Created 08-07-2016 02:22 PM
Hi experts, I've four .CSV (three dimensions and one Fact Table) in my HDFS. I already do some data cleansing in Apache PIG and I want to put them into Hive. My question is: There is a good idea creates the start schema in Hive or is a better idea to create one big table? I didn't find any good article that explains which is the better way to apply data modeling in Big Data. Many thanks!
Created 08-08-2016 04:14 AM
How big are your dimension tables? For best speed, some denormalization will help. However, with various improvements to hive and if your dimension tables are small enough for map join, you may not see a lot of difference between the two.
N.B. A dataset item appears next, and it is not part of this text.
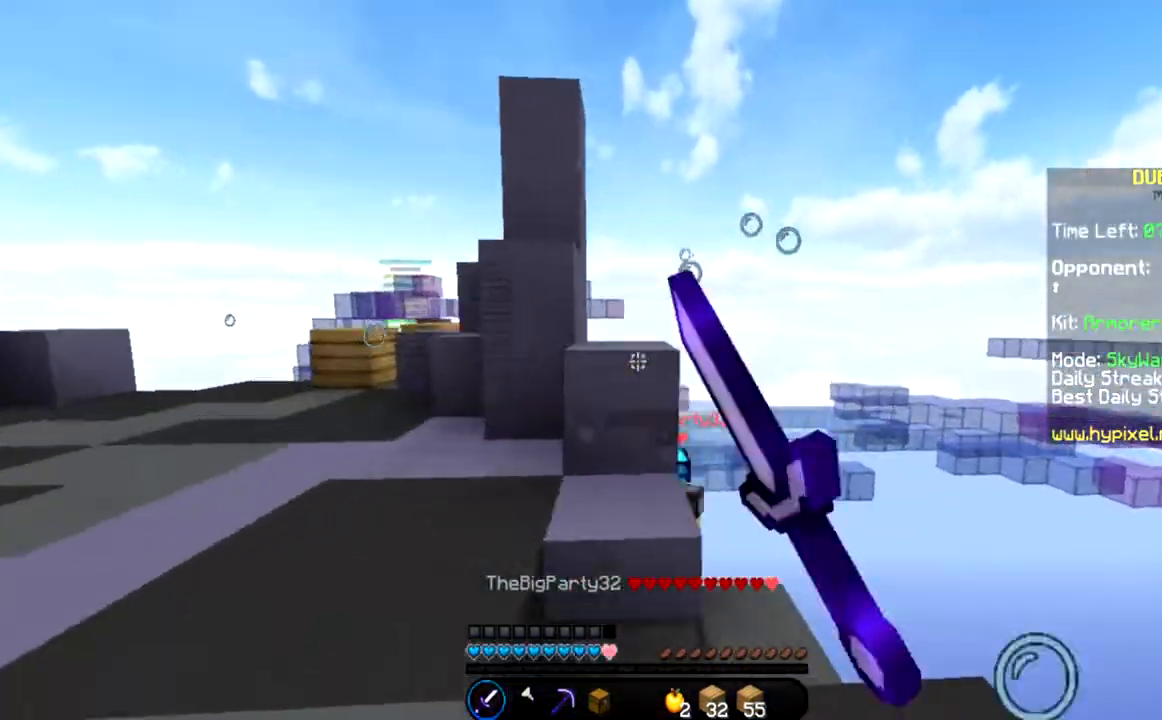
{"keys": ["a", "space", "w"], "mouse": [], "events": [[100, "mouse_left", "down"], [167, "mouse_left", "up"], [501, "space", "down"]]}
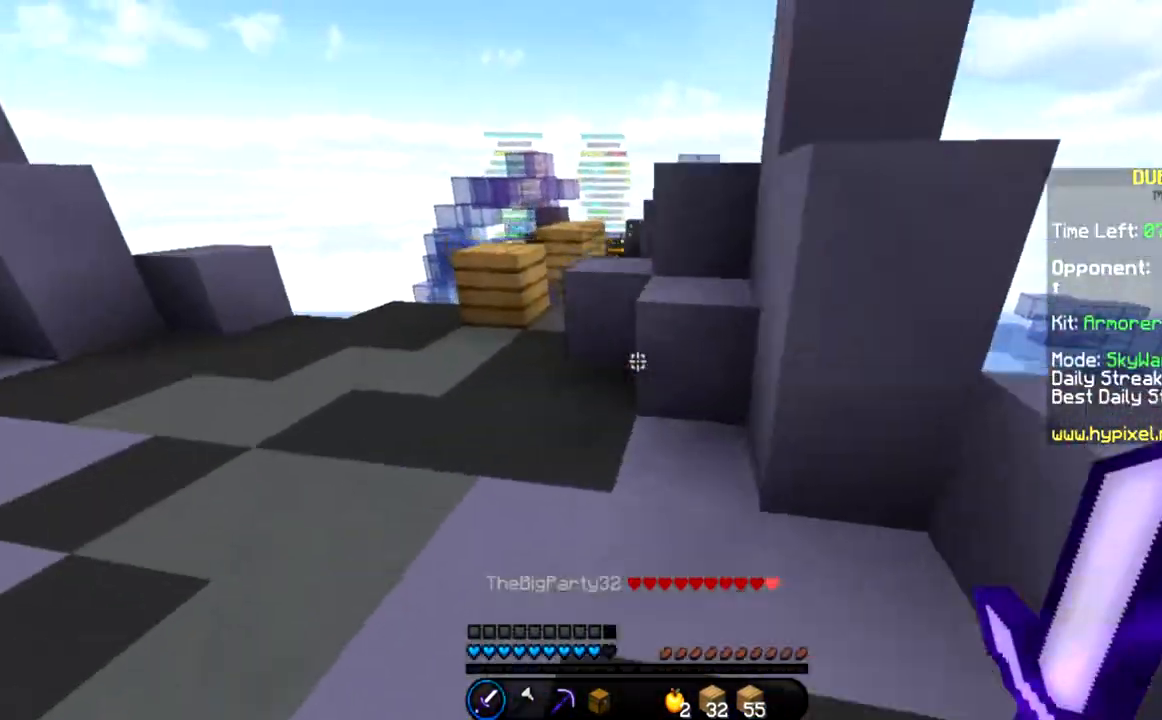
{"keys": [], "mouse": [], "events": [[233, "space", "up"], [400, "a", "up"], [433, "w", "up"]]}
Created 08-08-2016 04:14 AM
How big are your dimension tables? For best speed, some denormalization will help. However, with various improvements to hive and if your dimension tables are small enough for map join, you may not see a lot of difference between the two.
Created 08-08-2016 08:03 AM
Thanks Ravi 🙂 Did you recommend any article that explain some methodologies to apply data modeling in Big Data? My dimensions are big, having a lot of columns...
Created 08-08-2016 04:03 PM
Hi Johnny
I would also suggest you consider complex types in Hive. They let you store data together for a row and avoid duplicating it and at the same time by not creating normalized tables, you avoid potentially expensive joins.
So think about nested data types like struck, map and array. This is a good middle ground between normalization and denormalization. It doesn't take as much space as a fully denormalized table and at the same time, queries are not as expensive as in a normalized model as you avoid expensive joins.
Created 08-08-2016 04:09 PM
Hi mqureshi, many thanks for your help 🙂 I will look for good articles/tutorials that show me how to use complex Types in Hive. Thanks!
Created 08-08-2016 09:29 PM
João Souza, if you find some article can you share here? Many thanks!